Now arrangement of data in each surface of hard disk can be divided in several tracks and each track can be further divided into several sections called sectors. Each sector has fixed size but the number of sectors in each track may vary. Each sector has specific address for data stored in these sectors. A track in a given sector near the circumference is longer than a track near the center of the disk. If bits are recorded with equal density, some tracks will contain more recorded bit than other.

In order to access information from a disk, the disk address of the desired data has to be specified. The disk address is specified in terms of the track number, the surface number, and the sector number. Information is always written from the beginning of a sector and can be read only from the track beginning. As soon as a read/write command is received by the disk unit, the read/write heads are first positioned on to the specified track number by moving the arm assembly in the proper direction. Once the heads are positioned on the desired track, the head on the specified surface is activated, and hence it transfers the data to the primary memory.

A magnetic tape consists of the electrical, mechanical, and electronic components to provide the parts and control mechanism for a magnetic-tape unit. The tape itself is a strip of plastic coated with a magnetic recording medium. Bits are recorded as magnetic spots on the tape along several tracks. Usually, seven or nine bits are recorded simultaneously to form a character together with a parity bit. Read/write heads are mounted one in each track so that data can be recorded and read as a sequence of characters.

Magnetic tape unit can be stopped, stated, to move forward or in reverse, or can be rewound. However, they cannot be started or stopped fast enough between individual characters. For this reason, information is recorded in blocks referred to as records. Gaps of unrecorded tape are inserted between records where the tape can be stopped. The tape starts moving while in a gap and attains its constant speed by the time it reaches the next record.

Each record on tape has an identification bit pattern at the beginning and end. By reading the bit pattern at the end of the record, the control recognizes the beginning of the gap. A tape unit is addressed by specifying the record number and the number of characters in the record. Records may be of fixed or variable length.

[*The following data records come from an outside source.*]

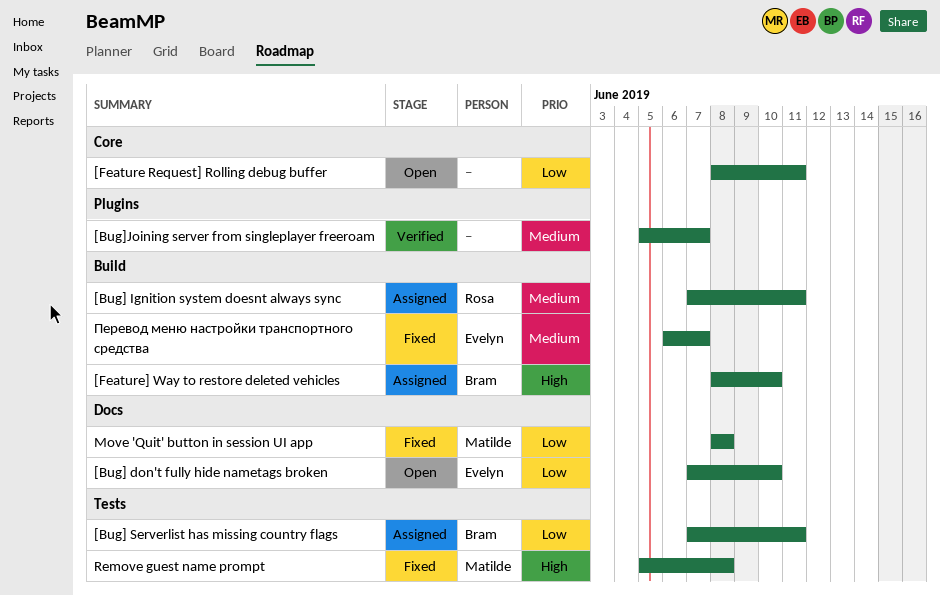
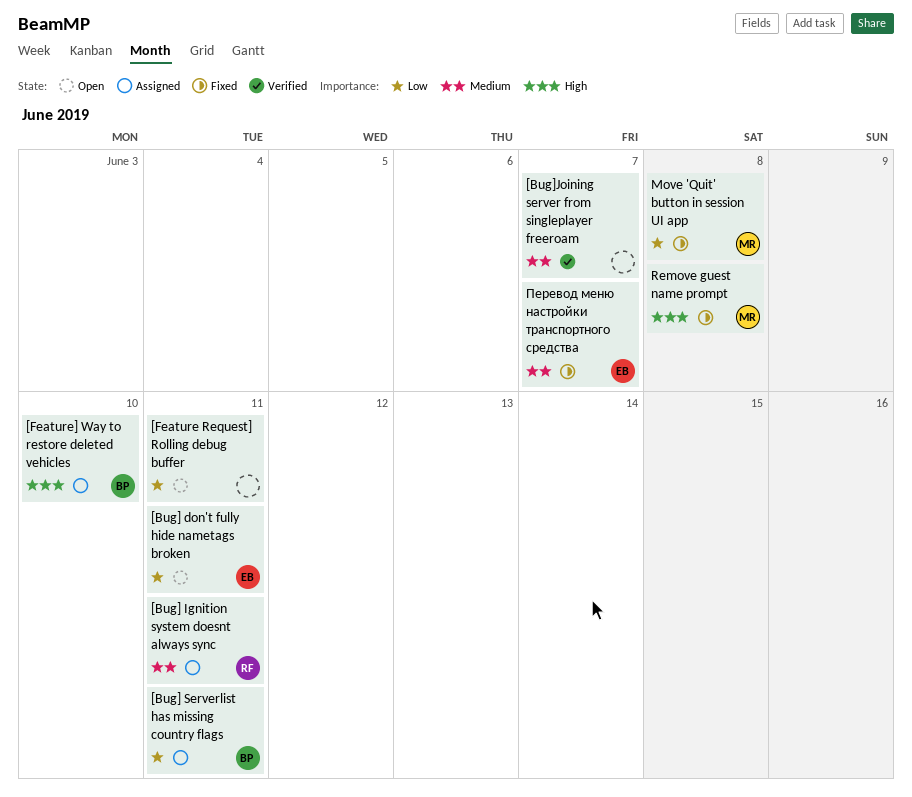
[Bug] don't fully hide nametags broken, due: Jun 10 -> Jun 11

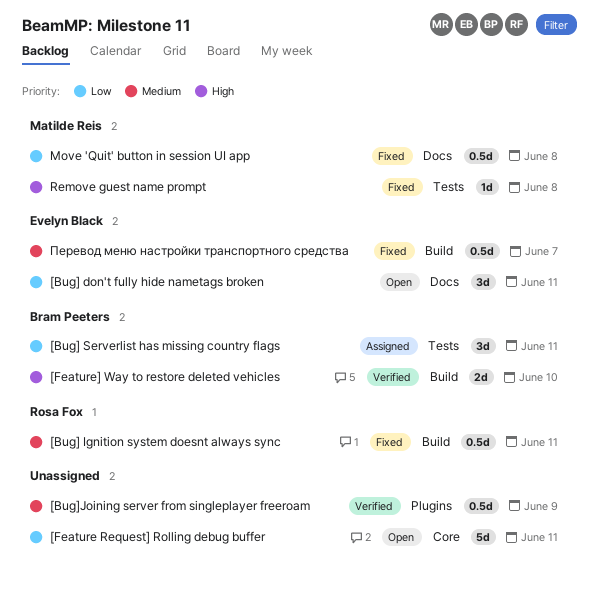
[Bug] Ignition system doesnt always sync, status: Assigned -> Fixed
[Bug]Joining server from singleplayer freeroam, due: Jun 7 -> Jun 9
[Feature] Way to restore deleted vehicles, status: Assigned -> Verified

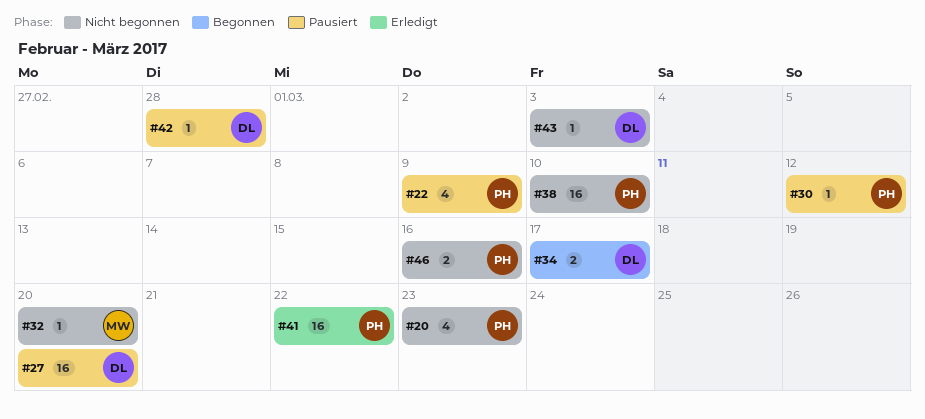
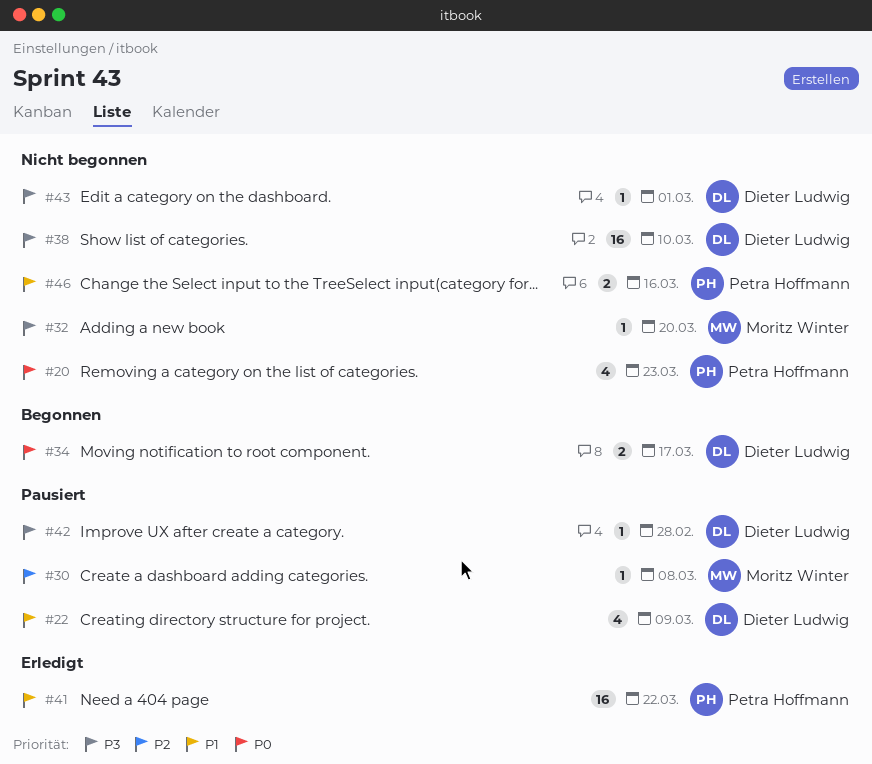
#22, owner: Petra Hoffmann -> Dieter Ludwig
#27: present -> none
#30, owner: Petra Hoffmann -> Moritz Winter
#30, due: Mar 12 -> Mar 8
#38, owner: Petra Hoffmann -> Dieter Ludwig
#43, due: Mar 3 -> Mar 1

This type of storage device was used during 1980’s. It was a sequential-access secondary memory. In this type of storage device data is coded on paper tape in the form of punched hole combinations. It was 1 inch wide and its length was of any size even 100th feet long. It was found in the form of rolls. There was a line of sprocket holes in the middle of the tape. The use of sprocket hole was to feed the tape through the tape punching and reading device.

Like the magnetic disk, there is another storage device which is called magnetic drum is a direct access storage device that can be used for both sequential and random processing. It is made of a cylinder whose outer surface is coated magnetic material. There is a motor which rotates the cylinder on its own axis of rotation at a constant and high-speed. The surface of the cylinder is divided in several tracks. Data is stored on those tracks as magnetic spots similarly as in the case of a magnetic disk.

The recorded data on the tracks is read through a set of stationary read/write heads which are placed little distance apart from the surface of the drum. Whenever new data is recorded on the surface of the drum previously stored data gets erased. The data recorded on the surface of the drum will remain indefinitely until they are erased.

Magnetic drums have fast data transfer but are more limited in capacity than magnetic disk that is why they are not used nowadays.

Mass storage systems are the storage systems that provide access to the hundreds of billions of bytes of stored data. They combine the advantage of both tape and disk technology. The storage medium is essentially a length of flexible plastic material upon which short strips of magnetic tape are mounted. These strips are then placed in cartridges, and the cartridges are loaded into a storage device that is online to the CPU. The same read/write technique is used as used with magnetic tape.